**** Information ****
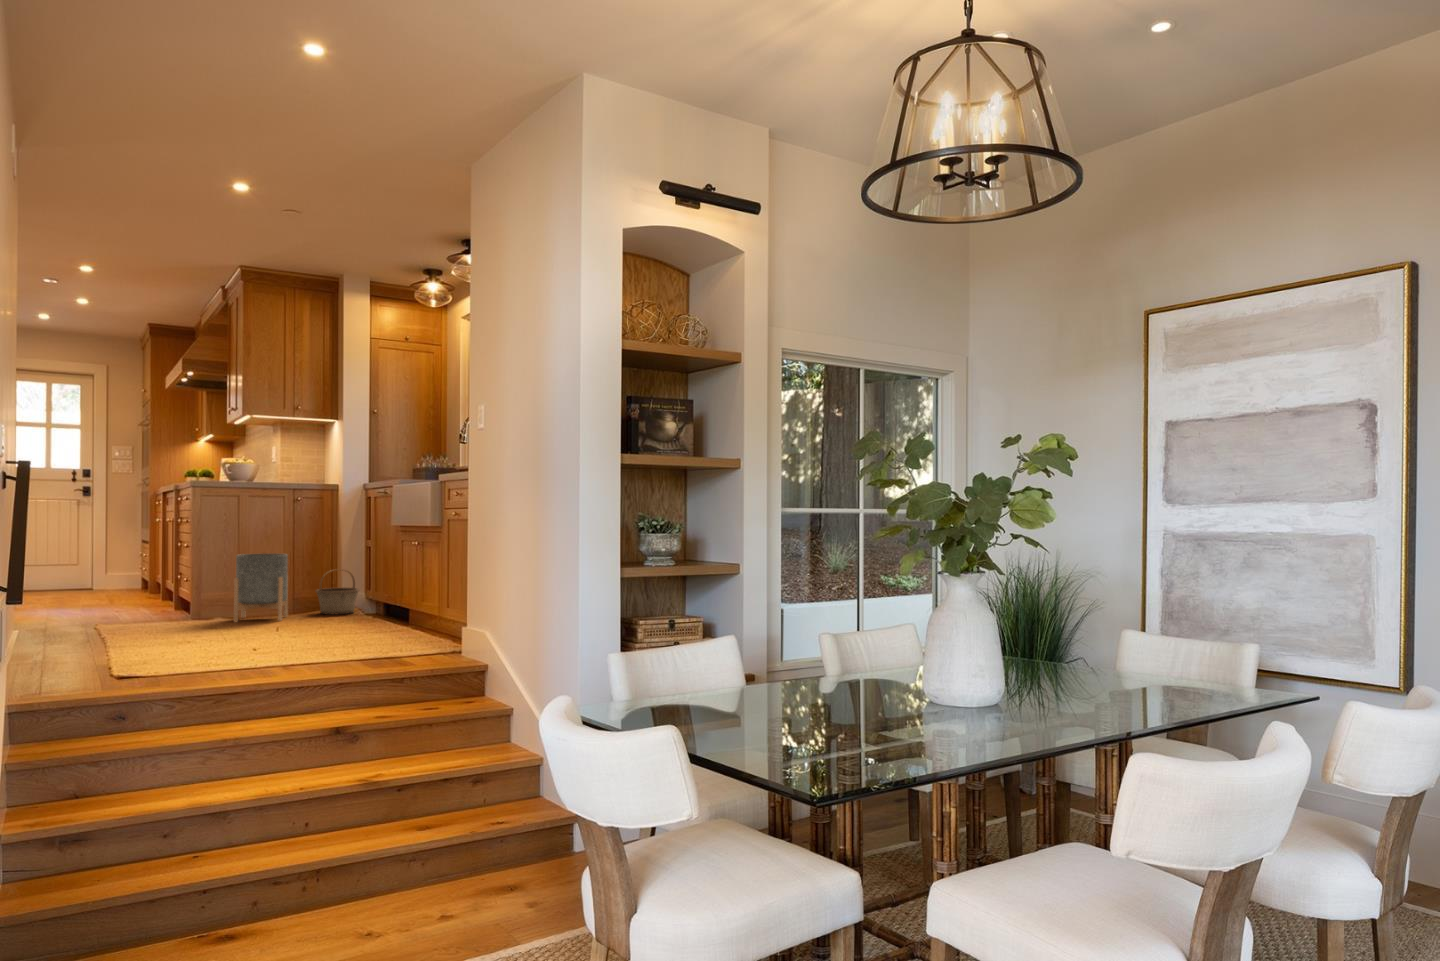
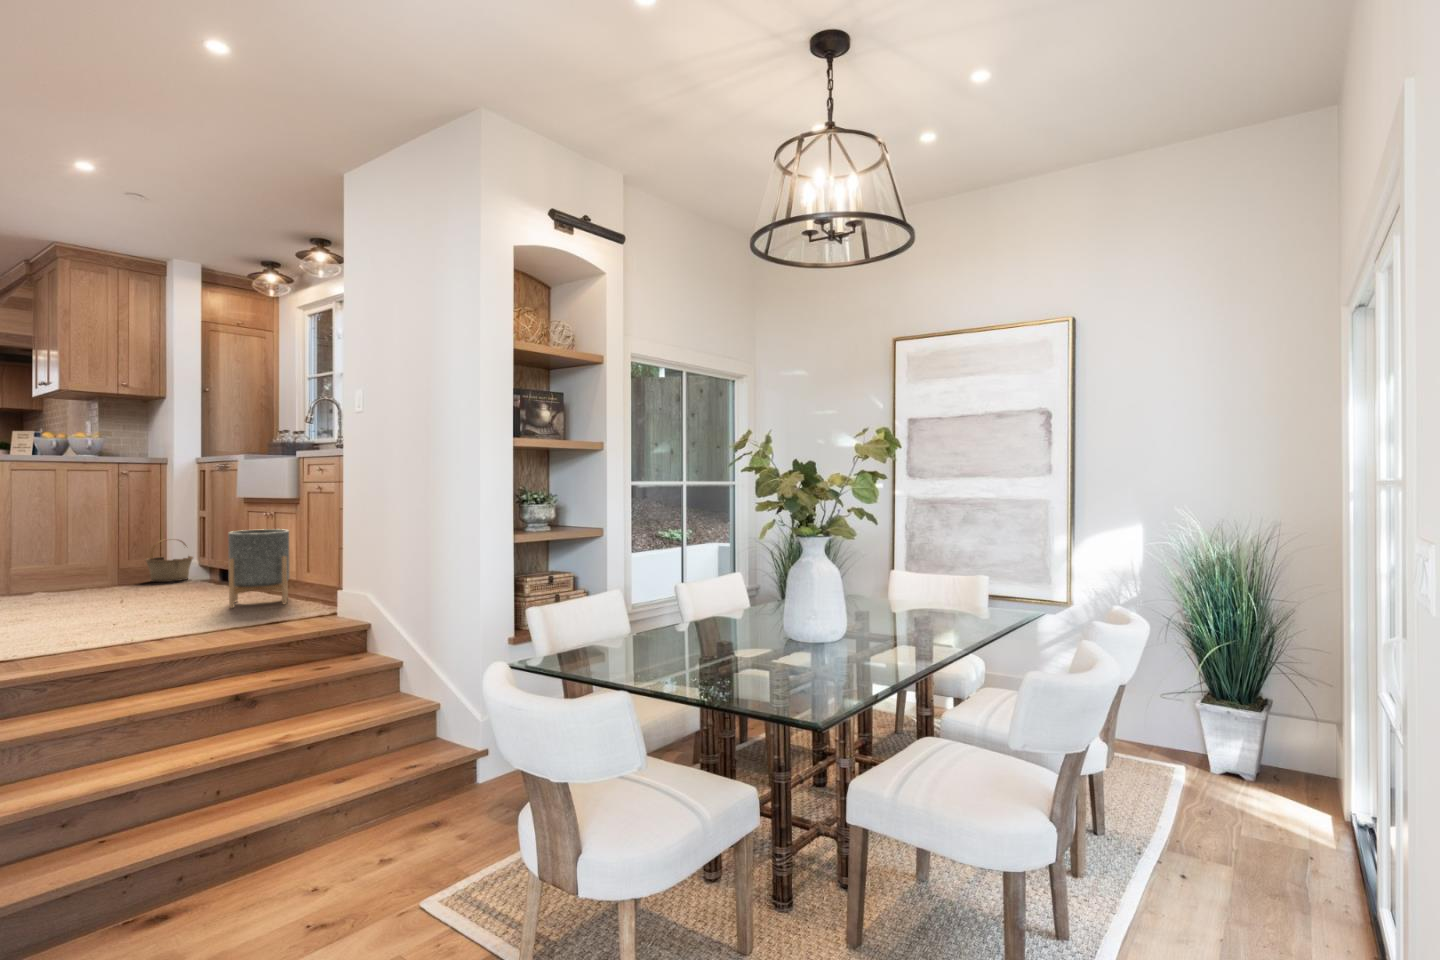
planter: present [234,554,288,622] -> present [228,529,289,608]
****
**** Information ****
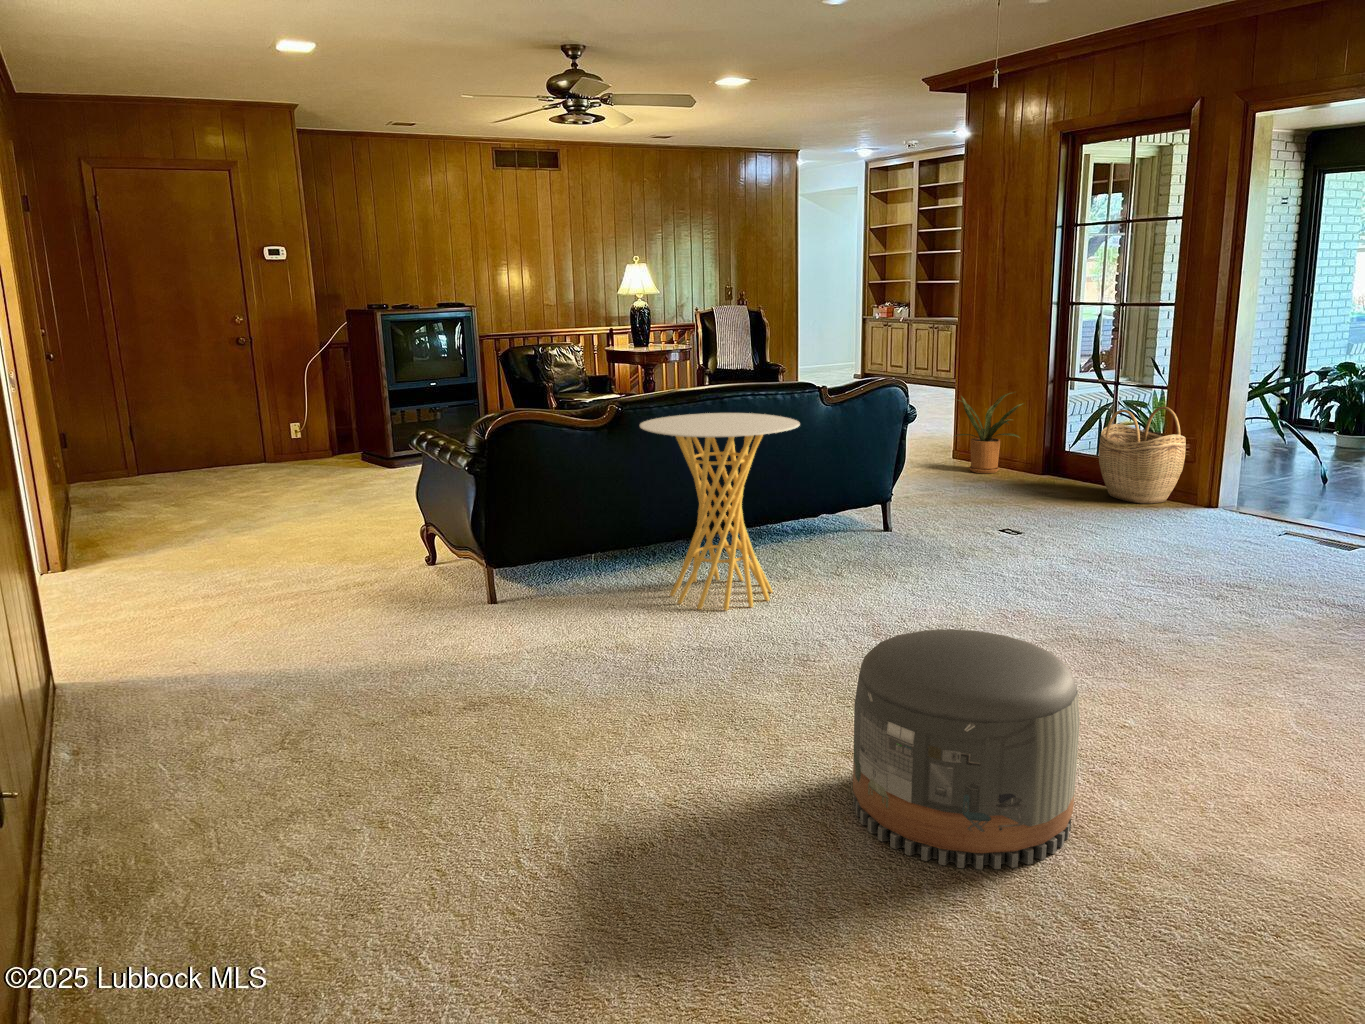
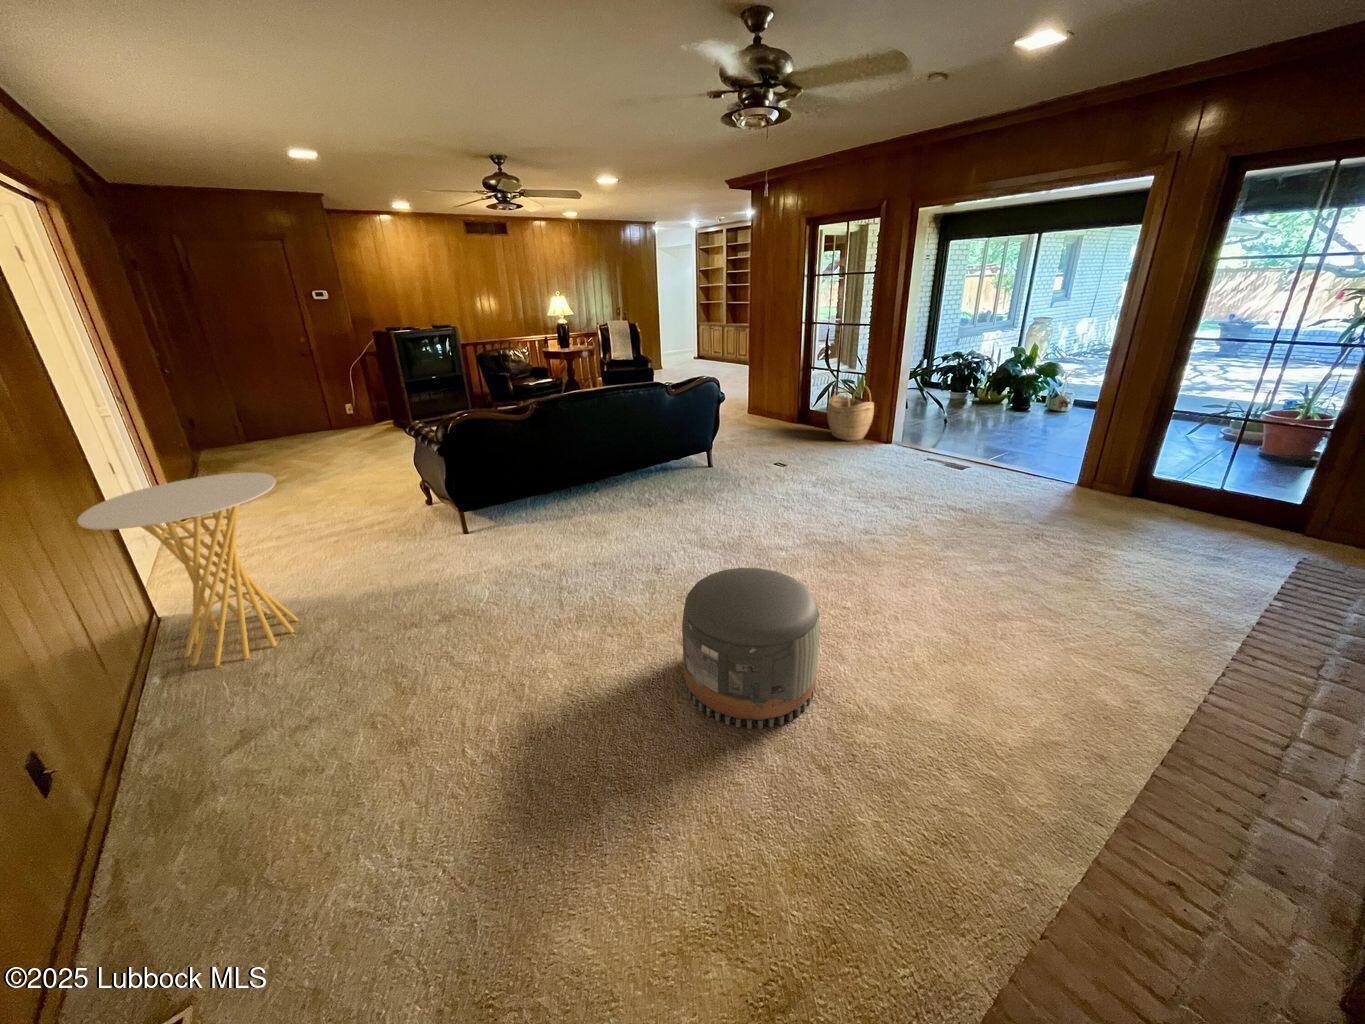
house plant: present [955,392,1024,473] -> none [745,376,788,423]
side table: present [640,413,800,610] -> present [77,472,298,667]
****
**** Information ****
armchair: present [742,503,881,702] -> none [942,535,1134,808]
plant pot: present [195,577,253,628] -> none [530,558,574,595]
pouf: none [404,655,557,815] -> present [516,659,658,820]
****
Retype only the lines above between the line with "house plant: present" and the line with "side table: present", counting those two lines as well, and keep every character as it is.

house plant: present [955,392,1024,473] -> none [745,376,788,423]
side table: present [640,413,800,610] -> present [77,472,298,667]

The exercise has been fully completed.